What's wrong with strcmp?

David Cary picture David Cary · Jun 22, 2014 · Viewed 32.7k times · Source

In the responses to the question Reading In A String and comparing it C, more than one person discouraged the use of strcmp(), saying things like

I also strongly, strongly advise you to get used to using strncmp() now, ... to avoid many problems down the road.

or (in Why does my string comparison fail? )

Make certain you use strncmp and not strcmp. strcmp is profoundly unsafe.

What problems are they alluding to?

The reason scanf() with string specifiers and gets() are strongly discouraged is because they almost inevitably lead to buffer overflow vulnerabilities. However, it's not possible to overflow a buffer with strcmp(), right?

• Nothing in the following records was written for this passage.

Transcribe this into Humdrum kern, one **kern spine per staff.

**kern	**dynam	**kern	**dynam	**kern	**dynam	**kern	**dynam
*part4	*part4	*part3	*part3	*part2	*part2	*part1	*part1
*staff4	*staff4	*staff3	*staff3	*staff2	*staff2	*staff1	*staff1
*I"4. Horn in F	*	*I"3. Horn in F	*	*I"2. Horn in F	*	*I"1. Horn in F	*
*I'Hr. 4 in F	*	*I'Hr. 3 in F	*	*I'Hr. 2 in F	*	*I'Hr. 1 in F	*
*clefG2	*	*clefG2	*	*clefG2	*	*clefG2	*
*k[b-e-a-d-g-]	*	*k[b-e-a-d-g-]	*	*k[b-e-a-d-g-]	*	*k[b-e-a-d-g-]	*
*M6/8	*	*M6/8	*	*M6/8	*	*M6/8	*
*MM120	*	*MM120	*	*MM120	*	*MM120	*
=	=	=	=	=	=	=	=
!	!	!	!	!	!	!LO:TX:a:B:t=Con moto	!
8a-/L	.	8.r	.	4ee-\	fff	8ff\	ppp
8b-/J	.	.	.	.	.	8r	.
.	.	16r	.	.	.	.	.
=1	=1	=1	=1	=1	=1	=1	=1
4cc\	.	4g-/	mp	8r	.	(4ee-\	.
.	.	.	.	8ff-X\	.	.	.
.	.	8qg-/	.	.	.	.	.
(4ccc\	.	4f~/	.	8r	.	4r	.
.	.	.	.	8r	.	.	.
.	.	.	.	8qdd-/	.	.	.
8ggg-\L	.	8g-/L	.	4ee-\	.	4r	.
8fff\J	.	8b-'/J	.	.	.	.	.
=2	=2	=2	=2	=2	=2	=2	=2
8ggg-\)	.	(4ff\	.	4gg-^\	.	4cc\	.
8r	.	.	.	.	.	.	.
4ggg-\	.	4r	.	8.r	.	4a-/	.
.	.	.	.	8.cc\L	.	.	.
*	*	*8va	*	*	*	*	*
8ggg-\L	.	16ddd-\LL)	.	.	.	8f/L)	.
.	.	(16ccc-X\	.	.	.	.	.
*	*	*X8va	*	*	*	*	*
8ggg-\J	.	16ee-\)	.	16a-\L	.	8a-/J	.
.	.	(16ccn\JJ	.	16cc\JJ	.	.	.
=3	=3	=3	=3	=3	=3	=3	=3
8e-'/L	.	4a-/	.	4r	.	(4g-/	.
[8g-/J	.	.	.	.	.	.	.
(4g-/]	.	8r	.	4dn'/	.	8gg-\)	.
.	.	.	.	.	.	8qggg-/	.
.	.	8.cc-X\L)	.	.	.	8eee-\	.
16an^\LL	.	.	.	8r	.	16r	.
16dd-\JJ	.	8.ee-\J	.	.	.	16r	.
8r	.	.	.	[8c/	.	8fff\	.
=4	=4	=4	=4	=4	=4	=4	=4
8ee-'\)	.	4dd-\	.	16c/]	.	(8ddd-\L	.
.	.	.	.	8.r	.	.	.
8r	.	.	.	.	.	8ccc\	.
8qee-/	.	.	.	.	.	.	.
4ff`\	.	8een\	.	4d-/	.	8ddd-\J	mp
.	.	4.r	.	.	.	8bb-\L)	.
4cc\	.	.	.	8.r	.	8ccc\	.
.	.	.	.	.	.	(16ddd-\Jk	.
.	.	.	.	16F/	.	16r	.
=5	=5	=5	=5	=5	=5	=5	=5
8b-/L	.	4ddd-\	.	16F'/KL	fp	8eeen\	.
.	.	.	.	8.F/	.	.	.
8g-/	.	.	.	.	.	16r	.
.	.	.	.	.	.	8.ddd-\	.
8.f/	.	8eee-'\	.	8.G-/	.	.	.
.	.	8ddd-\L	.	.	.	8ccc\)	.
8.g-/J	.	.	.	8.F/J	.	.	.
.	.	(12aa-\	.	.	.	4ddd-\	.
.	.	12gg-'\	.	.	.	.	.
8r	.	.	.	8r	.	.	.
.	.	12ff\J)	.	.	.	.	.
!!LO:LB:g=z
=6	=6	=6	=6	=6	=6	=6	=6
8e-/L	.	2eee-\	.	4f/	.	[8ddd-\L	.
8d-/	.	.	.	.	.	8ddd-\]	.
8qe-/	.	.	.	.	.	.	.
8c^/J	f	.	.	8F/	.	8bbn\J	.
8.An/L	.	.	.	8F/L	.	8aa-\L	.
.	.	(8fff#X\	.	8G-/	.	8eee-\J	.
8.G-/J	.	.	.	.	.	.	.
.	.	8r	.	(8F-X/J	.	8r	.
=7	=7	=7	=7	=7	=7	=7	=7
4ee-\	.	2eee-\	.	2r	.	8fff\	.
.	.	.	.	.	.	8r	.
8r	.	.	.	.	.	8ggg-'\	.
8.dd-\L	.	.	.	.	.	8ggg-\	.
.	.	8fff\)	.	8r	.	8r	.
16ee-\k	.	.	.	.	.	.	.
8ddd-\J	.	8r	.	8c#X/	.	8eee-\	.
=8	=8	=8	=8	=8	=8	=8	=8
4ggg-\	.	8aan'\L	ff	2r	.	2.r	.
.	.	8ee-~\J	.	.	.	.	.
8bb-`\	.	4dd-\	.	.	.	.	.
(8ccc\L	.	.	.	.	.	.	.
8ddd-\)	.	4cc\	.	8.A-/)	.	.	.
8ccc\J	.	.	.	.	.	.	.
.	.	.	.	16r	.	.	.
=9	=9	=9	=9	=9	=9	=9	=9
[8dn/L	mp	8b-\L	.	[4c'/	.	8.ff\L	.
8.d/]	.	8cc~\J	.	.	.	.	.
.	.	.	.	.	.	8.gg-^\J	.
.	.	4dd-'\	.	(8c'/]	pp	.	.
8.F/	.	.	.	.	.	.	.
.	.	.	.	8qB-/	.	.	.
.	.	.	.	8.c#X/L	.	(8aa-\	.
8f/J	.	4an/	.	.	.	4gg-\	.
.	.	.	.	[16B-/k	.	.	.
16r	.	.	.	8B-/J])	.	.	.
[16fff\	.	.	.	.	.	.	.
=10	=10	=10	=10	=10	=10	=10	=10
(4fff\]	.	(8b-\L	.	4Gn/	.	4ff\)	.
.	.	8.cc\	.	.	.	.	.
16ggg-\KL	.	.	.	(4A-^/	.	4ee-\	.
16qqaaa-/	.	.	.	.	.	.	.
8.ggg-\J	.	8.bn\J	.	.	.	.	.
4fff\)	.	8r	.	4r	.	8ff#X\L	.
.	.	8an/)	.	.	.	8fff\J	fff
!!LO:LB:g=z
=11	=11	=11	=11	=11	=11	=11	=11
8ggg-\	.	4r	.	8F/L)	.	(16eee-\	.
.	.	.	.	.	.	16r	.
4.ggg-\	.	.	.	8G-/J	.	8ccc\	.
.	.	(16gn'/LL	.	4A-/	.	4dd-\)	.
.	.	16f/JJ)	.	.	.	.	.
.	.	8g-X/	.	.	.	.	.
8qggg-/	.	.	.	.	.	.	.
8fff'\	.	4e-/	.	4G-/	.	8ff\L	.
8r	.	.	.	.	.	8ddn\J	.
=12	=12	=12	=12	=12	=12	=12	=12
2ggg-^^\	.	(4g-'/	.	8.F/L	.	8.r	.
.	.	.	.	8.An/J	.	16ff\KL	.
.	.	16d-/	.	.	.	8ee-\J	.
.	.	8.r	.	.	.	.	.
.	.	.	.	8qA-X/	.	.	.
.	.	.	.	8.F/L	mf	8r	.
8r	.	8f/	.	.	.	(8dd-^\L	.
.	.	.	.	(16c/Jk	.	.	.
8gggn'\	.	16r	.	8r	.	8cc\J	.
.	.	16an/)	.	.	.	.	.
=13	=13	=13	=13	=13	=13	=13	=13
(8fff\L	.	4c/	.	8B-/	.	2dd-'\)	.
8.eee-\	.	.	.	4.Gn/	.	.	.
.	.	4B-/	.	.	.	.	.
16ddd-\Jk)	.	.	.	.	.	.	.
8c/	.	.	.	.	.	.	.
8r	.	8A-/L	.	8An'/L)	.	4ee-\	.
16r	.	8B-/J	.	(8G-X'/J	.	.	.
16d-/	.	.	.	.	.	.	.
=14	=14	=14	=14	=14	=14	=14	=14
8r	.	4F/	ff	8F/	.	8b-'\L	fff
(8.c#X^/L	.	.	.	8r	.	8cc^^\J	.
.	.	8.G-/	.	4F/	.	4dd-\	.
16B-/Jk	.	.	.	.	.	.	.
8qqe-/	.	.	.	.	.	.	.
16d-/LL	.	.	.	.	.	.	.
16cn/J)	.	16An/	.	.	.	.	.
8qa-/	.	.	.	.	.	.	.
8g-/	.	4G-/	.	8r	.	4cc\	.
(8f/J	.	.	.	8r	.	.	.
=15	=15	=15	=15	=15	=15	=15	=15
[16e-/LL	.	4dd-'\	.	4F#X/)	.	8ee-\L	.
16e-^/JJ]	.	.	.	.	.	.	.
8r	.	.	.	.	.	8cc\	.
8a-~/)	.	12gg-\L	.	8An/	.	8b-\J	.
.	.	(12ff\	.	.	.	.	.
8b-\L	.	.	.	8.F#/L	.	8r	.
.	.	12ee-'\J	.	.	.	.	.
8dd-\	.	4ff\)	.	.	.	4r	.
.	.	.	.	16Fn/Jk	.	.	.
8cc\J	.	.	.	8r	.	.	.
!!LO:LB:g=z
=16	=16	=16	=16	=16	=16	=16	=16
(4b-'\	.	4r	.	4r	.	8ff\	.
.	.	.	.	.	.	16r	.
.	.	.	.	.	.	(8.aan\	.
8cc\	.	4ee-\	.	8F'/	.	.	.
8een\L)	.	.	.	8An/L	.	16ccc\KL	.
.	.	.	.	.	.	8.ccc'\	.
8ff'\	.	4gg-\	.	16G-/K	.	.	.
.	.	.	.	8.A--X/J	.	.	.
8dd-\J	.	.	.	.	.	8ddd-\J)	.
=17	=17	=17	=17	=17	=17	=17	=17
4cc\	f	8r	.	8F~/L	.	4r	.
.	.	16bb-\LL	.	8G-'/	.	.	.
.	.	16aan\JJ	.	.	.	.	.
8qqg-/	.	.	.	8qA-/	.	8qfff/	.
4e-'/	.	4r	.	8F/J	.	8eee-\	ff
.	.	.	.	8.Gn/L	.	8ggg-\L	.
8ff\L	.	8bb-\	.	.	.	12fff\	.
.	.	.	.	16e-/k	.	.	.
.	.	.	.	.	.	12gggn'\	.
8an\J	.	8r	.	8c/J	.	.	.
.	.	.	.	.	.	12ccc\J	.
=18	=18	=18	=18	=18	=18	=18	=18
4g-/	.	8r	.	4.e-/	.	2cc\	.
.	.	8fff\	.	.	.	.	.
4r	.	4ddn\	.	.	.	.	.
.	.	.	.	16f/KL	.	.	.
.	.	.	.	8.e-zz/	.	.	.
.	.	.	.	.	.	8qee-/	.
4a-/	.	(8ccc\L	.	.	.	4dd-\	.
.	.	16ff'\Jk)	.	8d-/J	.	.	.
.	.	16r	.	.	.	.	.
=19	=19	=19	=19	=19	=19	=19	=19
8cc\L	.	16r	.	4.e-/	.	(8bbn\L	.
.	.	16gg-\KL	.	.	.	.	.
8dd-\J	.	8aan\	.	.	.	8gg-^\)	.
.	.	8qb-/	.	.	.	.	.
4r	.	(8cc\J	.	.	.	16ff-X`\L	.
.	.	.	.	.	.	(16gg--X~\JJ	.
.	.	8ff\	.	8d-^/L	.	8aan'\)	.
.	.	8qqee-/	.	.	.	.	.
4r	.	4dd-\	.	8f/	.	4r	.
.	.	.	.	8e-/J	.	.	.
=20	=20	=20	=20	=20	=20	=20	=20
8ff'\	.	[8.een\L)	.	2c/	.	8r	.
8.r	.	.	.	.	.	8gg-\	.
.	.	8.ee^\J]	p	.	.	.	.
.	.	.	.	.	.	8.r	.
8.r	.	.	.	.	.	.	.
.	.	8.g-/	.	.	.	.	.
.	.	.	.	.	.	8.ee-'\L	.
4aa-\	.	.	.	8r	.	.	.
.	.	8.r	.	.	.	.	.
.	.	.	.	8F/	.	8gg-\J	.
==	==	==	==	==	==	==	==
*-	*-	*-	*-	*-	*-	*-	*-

"A buffer overflow, or buffer overrun, is an anomaly where a program, while writing data to a buffer, overruns the buffer's boundary and overwrites adjacent memory."

( -- Wikipedia: buffer overflow).

Since the strcmp() function never writes to any buffer, the strcmp() function cannot cause a buffer overflow, right?

What is the reason people discourage the use of strcmp(), and recommend strncmp() instead?

Answer

Jonathon Reinhart picture Jonathon Reinhart · Jun 22, 2014

While strncmp can prevent you from overrunning a buffer, its primary purpose isn't for safety. Rather, it exists for the case where one wants to compare only the first N characters of a (properly possibly NUL-terminated) string.

From the man page:

The strcmp() function compares the two strings s1 and s2. It returns an integer less than, equal to, or greater than zero if s1 is found, respectively, to be less than, to match, or be greater than s2.

The strncmp() function is similar, except it compares the only first (at most) n bytes of s1 and s2.

Note that strncmp in this case cannot be replaced with a simple memcmp, because you still need to take advantage of its stop-on-NUL behavior, in case one of the strings is shorter than n.

If strcmp causes a buffer overrun, then one of two things is true:

  1. Your data isn't expected to be NUL-terminated, and you should be using memcmp instead.
  2. Your data is expected to be NUL-terminated, but you've already screwed up when you populated the buffer, by somehow not NUL-terminating it.

Note that reading past the end of a buffer is still considered a buffer overrun. While it may seem harmless, it can be just as dangerous as writing past the end.

Reading, writing, executing... it doesn't matter. Any memory reference to an unintended address is undefined behavior. In the most apparent scenario, you attempt to access a page that isn't mapped into your process's address space, causing a page fault, and subsequent SIGSEGV. In the worst case, you sometimes run into a \0 byte, but other times you run into some other buffer, causing inconstant program behavior.